Über Paris hing noch das tiefschwarze Tuch der Nacht, als Tarik el-Kharim den Versuch aufgab, vor der Laudes* noch ein wenig Schlaf zu finden. Es brachte nichts, dass er sich auf seinem harten Lager weiterhin rastlos von einer Seite auf die andere wälzte. Die Unruhe in ihm war einfach zu stark, als dass er zurück in den Schlaf finden konnte, denn seine Gedanken fanden keine Ruhe und hielten ihn wach. Unablässig beschäftigten sie sich damit, wie er die Herausforderung, die ihn beim Aufstehen an seinem Stehpult vor dem Fenster wieder erwartete, bloß meistern sollte. Aber alles war besser, als sich ruhelos hin- und herzudrehen. Und so warf er die Decke zurück, schwang sich mit einem Ruck aus dem Bett und fuhr in sein Obergewand.
Schnell hatte er der Glut im Kamin Flammen entlockt, einige dicke Scheite aufgelegt und die dicke Wachskerze auf seinem Stehpult entzündet, die nun ihr helles Licht über seine Schreibecke am Fenster warf. Pergamente, Tintenfass, Federkiele sowie Streusand standen bereit zur Arbeit, die er sich auferlegt hatte. Und rechts oben auf der schrägen Platte des Pultes lag aufgeschlagen das heilige Buch der Muslime, der Koran. Nun wartete die neunte Sure darauf, dass er für das Arabische die richtige französische Übersetzung fand, und obwohl er als Levantiner im Heiligen Land mit dem Arabischen quasi als zweite Muttersprache aufgewachsen war und das Französische nicht weniger perfekt beherrschte, fiel ihm die Arbeit mit jedem Tag schwerer, als in eine Schlacht gegen einen übermächtigen Gegner zu ziehen. Vor mehr als einem halben Jahr hatte er sich entschlossen, den Koran zu übersetzen. Nur wenige wussten von diesem gewagten Unternehmen, eigentlich nur eine Handvoll, nämlich Gerolt, Maurice, McIvor und Antoine von Saint-Armand. Und während Antoine daran nichts Verwerfliches hatte finden können, solange Tarik darüber strengstes Stillschweigen bewahrte, waren seine Freunde alles andere als angetan von seinem Vorhaben gewesen.
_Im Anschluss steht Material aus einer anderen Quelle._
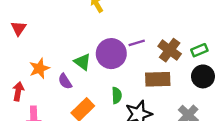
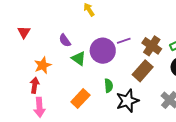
brown rectangle: (158, 79) -> (143, 71), turned -45
purple semicircle: (65, 81) -> (65, 40), moved
red arrow: (18, 91) -> (35, 85), moved

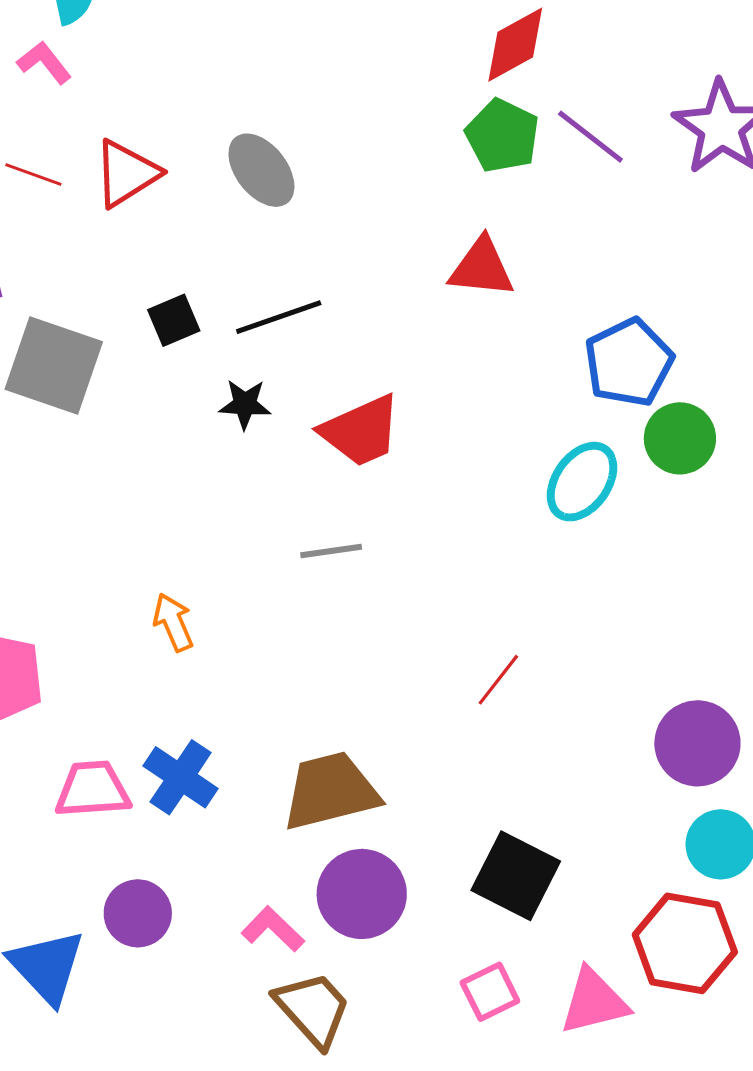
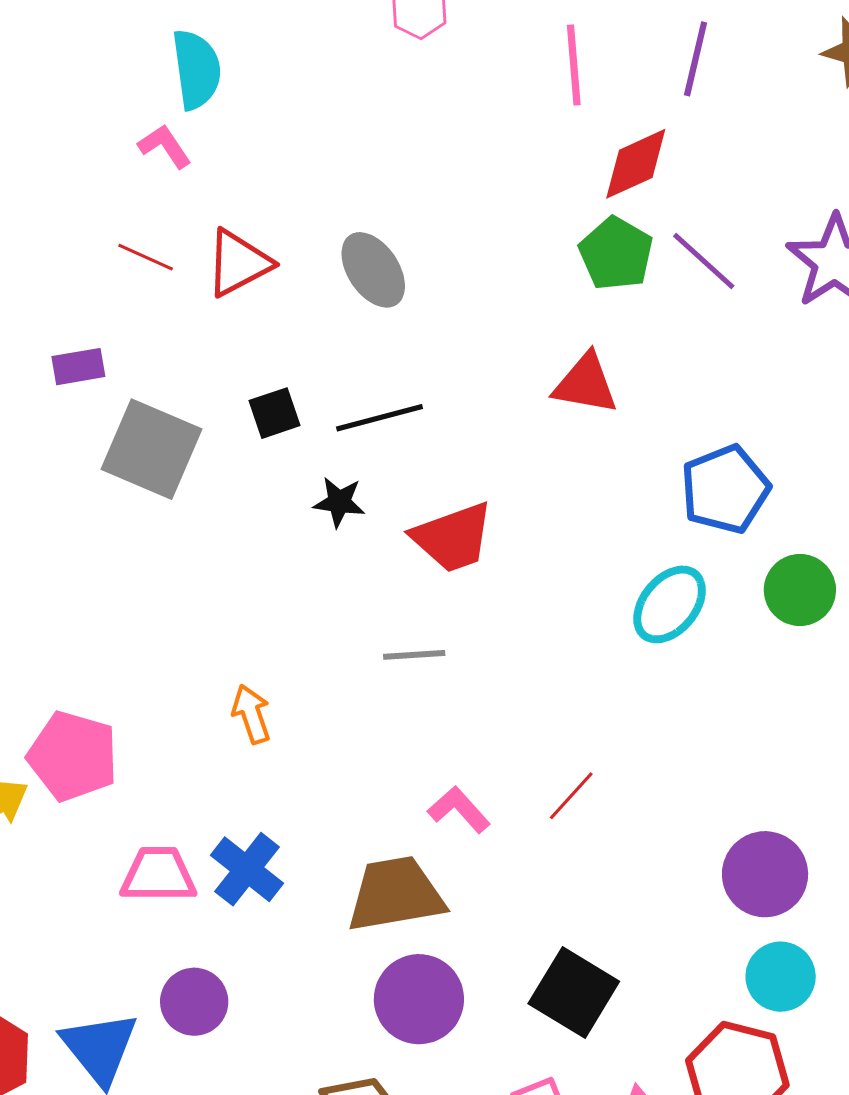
green circle: (680, 438) -> (800, 590), moved
pink L-shape: (273, 929) -> (459, 810), moved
Besonders Gerolt und der stets hitzköpfige Maurice hatten sich darüber empört, dass er dem heiligen Buch der ungläubigen Muslime, die sie, die Christen, seit Jahrhunderten bis aufs Blut bekämpften, so viel Ehre erweisen wollte. Tarik erinnerte sich noch genau an den heftigen Wortwechsel, den es damals hier in seinem Zimmer darüber gegeben hatte.
»Hast du vergessen, wie viel Christenblut unter ihren Schwertern, Lanzen und Streitäxten in den letzten Jahrhunderten geflossen ist und dass sie uns aus dem Heiligen Land, der Heimat unseres Erlösers, vertrieben haben?«, hatte Maurice ihm erregt vorgeworfen. »Und zum Dank dafür willst du ihnen einen französischen Koran schenken? Du musst nicht recht bei Sinnen sein, Tarik!«
»Ich will nicht den Muslimen einen französischen Koran schenken, sondern dafür sorgen, dass auch diejenigen, die des Arabischen oder des Lateinischen nicht mächtig sind, sich ein genaueres Bild von der Lehre des Propheten Mohammed machen können. Denn am Anfang aller Katastrophen steht immer ein Mangel an Wissen und Nachdenken!«, hatte er seinem Freund kühl erwidert. »Das Eigene für kostbar zu erachten und es mit allen Kräften zu schützen und zu bewahren, schließt doch nicht aus, dass man sich auch mit dem Fremden beschäftigt und sich bestens darin auskennt. Denn erst dann kann man doch das Fremde verstehen und aus diesem Wissen für das Eigene Nutzen ziehen!«
»Unsinn!«, hatte Maurice hervorgestoßen und dabei eine wegwischende Handbewegung gemacht.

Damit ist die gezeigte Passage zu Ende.